In concrete terms, this means that a Ryzen 9 5950X in Eco mode with a maximum of 88 watts beats a Core i9-12900K with 88 watts by 8 percent in the editors' course, the 65-watt configuration highlighted by Intel even by 33 percent (with 35 percent higher consumption). A test of the Ryzen 9 5950X with 65 watts is still pending, but both platforms should not take much at this level – AMD's classic approach with a type core is intel's hybrid approach here at least equal and at the upper end of performance still clearly superior.
"
So my take... Performance on sustained workloads, good, but a lot higher power use than 5950x. Gaming, they win by a small amount. For my use case (sustained 100% load, all cores) the power usage is a killer, so I won't be getting these. For a gamer ? its a winner. But the 12600k or 12700k....
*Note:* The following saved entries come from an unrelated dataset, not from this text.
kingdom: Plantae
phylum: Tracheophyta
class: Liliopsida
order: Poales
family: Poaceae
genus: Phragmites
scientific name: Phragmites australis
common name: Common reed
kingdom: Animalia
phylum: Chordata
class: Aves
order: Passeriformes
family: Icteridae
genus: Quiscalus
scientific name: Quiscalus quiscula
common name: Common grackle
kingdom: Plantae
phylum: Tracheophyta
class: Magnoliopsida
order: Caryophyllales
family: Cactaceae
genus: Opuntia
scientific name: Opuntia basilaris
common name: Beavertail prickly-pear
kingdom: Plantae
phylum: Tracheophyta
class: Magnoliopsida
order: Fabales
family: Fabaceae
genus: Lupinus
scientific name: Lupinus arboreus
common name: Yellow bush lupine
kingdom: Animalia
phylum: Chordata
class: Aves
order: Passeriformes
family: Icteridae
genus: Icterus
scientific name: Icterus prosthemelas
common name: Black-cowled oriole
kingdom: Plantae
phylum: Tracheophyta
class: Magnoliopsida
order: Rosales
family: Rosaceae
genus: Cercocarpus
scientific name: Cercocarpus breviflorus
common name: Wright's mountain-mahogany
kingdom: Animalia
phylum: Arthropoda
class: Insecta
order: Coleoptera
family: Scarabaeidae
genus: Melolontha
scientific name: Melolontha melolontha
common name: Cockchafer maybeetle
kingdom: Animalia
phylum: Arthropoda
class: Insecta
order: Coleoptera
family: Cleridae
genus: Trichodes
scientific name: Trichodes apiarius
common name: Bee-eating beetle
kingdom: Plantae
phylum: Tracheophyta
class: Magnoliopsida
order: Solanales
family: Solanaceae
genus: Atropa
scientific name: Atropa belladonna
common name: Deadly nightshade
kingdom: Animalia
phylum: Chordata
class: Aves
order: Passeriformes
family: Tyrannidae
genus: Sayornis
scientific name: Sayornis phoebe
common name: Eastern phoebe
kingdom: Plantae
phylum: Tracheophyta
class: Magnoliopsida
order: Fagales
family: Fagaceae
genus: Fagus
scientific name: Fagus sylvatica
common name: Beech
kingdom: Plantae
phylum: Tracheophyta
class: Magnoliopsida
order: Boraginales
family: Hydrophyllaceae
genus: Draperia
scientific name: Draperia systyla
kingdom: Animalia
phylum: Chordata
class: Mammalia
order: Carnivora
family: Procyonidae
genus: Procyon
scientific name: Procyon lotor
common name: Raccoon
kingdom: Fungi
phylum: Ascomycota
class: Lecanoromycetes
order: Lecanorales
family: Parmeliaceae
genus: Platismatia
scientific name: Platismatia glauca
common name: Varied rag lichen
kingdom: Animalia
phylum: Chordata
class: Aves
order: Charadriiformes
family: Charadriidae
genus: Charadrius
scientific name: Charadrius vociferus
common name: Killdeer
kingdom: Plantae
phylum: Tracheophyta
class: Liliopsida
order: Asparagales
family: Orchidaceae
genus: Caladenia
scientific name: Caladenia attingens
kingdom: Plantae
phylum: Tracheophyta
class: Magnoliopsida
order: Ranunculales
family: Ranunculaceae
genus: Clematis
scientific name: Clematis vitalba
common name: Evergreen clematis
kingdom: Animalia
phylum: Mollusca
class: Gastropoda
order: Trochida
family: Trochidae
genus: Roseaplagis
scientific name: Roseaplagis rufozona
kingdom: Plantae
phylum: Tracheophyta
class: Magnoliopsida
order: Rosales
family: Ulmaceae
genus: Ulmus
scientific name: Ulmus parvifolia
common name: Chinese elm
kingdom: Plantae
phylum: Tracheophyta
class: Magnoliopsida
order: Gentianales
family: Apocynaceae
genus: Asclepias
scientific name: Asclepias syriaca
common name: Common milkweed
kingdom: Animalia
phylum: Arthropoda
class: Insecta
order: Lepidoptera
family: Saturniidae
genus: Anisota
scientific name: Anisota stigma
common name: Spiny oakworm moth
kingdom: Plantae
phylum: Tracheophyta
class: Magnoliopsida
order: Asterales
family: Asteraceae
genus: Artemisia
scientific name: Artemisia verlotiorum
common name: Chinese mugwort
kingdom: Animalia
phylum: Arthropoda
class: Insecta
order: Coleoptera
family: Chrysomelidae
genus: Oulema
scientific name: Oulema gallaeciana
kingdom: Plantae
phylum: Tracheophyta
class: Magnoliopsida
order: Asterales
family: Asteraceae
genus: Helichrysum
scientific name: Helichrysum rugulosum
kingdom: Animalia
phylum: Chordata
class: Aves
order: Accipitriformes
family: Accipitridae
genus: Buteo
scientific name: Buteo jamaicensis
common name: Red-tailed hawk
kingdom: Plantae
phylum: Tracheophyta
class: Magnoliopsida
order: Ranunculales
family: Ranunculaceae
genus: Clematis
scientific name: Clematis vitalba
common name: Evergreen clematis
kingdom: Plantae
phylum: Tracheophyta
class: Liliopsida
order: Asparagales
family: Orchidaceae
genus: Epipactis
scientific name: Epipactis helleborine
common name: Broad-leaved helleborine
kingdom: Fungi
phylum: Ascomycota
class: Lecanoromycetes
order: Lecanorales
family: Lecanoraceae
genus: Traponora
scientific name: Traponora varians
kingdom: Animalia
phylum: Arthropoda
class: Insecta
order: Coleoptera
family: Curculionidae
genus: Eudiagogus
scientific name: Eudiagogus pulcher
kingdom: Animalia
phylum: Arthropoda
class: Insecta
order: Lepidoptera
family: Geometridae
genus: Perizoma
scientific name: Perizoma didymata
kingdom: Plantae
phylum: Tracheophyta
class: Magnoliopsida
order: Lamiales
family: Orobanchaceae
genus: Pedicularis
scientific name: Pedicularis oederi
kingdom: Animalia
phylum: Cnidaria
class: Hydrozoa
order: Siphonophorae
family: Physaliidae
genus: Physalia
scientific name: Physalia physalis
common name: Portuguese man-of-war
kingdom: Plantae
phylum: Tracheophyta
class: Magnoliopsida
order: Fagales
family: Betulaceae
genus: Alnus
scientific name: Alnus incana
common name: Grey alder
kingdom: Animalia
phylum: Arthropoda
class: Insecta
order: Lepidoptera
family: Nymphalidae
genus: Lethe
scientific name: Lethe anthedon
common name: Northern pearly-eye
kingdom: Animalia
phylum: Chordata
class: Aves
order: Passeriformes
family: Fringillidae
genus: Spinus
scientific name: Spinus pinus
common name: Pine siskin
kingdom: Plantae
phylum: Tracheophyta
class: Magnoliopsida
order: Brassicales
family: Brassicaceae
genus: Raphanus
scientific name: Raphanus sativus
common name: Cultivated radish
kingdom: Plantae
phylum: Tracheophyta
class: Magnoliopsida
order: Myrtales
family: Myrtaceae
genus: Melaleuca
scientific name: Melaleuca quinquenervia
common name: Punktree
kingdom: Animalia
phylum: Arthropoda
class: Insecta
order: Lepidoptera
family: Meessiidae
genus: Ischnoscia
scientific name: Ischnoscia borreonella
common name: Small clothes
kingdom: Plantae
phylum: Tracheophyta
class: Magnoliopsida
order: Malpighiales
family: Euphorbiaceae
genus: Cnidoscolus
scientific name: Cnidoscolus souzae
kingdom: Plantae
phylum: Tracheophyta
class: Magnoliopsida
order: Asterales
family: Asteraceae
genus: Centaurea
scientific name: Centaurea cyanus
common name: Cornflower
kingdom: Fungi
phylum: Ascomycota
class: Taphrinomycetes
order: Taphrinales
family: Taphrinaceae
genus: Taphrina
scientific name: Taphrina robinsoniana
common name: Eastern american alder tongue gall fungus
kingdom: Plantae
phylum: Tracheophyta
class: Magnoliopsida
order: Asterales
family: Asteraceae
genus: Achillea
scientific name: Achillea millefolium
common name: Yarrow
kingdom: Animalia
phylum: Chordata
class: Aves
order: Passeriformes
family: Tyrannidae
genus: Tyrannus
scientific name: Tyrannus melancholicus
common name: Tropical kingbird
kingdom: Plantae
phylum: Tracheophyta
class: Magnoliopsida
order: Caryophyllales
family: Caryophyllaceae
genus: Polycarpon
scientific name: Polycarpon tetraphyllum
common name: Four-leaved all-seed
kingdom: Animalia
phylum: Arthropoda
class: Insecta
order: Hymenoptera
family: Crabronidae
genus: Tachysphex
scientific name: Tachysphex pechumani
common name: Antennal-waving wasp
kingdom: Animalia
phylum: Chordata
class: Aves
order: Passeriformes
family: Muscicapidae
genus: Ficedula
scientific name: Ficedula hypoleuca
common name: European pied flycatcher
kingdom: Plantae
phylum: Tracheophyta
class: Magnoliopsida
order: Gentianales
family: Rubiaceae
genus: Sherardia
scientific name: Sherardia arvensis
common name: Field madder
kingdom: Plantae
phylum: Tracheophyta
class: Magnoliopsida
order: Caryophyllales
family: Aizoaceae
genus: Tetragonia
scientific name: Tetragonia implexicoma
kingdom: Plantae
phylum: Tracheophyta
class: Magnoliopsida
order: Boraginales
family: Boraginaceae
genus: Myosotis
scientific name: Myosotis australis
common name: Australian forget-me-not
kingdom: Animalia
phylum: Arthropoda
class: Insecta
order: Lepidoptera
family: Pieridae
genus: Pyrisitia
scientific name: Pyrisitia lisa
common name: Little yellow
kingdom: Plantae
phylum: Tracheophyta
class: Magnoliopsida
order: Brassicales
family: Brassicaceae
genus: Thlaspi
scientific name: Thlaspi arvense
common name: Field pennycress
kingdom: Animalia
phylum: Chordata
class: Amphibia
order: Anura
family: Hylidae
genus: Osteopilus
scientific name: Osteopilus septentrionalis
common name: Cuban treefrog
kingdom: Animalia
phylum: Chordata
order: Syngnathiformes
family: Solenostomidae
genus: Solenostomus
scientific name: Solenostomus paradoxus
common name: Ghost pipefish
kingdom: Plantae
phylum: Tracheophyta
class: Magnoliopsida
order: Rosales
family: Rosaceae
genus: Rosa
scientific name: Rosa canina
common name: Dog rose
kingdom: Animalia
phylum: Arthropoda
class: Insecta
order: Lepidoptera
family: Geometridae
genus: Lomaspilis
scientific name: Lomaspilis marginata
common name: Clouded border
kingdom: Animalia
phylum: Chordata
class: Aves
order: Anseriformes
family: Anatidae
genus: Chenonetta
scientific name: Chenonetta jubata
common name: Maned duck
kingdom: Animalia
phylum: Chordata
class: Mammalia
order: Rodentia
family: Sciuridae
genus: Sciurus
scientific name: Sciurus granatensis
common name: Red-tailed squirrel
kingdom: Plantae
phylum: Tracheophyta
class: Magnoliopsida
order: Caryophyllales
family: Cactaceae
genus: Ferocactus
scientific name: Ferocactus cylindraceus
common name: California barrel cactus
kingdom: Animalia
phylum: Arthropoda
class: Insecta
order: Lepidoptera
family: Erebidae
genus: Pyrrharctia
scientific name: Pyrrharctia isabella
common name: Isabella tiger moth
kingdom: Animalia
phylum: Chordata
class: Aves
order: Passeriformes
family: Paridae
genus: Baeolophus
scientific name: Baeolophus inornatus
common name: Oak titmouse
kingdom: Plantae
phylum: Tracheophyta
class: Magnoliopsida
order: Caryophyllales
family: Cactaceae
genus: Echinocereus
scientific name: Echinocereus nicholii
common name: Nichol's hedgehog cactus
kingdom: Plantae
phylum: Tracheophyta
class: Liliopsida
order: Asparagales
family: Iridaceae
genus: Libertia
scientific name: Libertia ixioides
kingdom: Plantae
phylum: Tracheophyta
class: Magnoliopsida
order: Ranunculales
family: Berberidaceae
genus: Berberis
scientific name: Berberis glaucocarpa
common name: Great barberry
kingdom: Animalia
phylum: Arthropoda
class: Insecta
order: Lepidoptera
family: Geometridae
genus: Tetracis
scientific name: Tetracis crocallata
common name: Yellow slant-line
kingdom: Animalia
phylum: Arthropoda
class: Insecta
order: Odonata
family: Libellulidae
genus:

Edit: I think the low power usage in games is due to the E cores being used primarily, as I doubt the CPU load is high, so the scheduler selects the E cores ????
Edit2: and the temps ??? I did not see what cooler, but a lot higher than Ryzen.
"In concrete terms, this means that a Ryzen 9 5950X in Eco mode with a maximum of 88 watts beats a Core i9-12900K with 88 watts by 8 percent in the editors' course"
So 8% less efficient (if that's how you calculate that) for $200 less, I guess in some countries electricity is expensive enough for this to make your money back pretty fast but otherwise...
Why is that weird? L3 cache lookup needs to happen during any request. Is Ian suggesting that Intel should prevent L3 lookups for all inter-core requests in the E-core cluster? That will lead to an even slower main memory access for most workloads.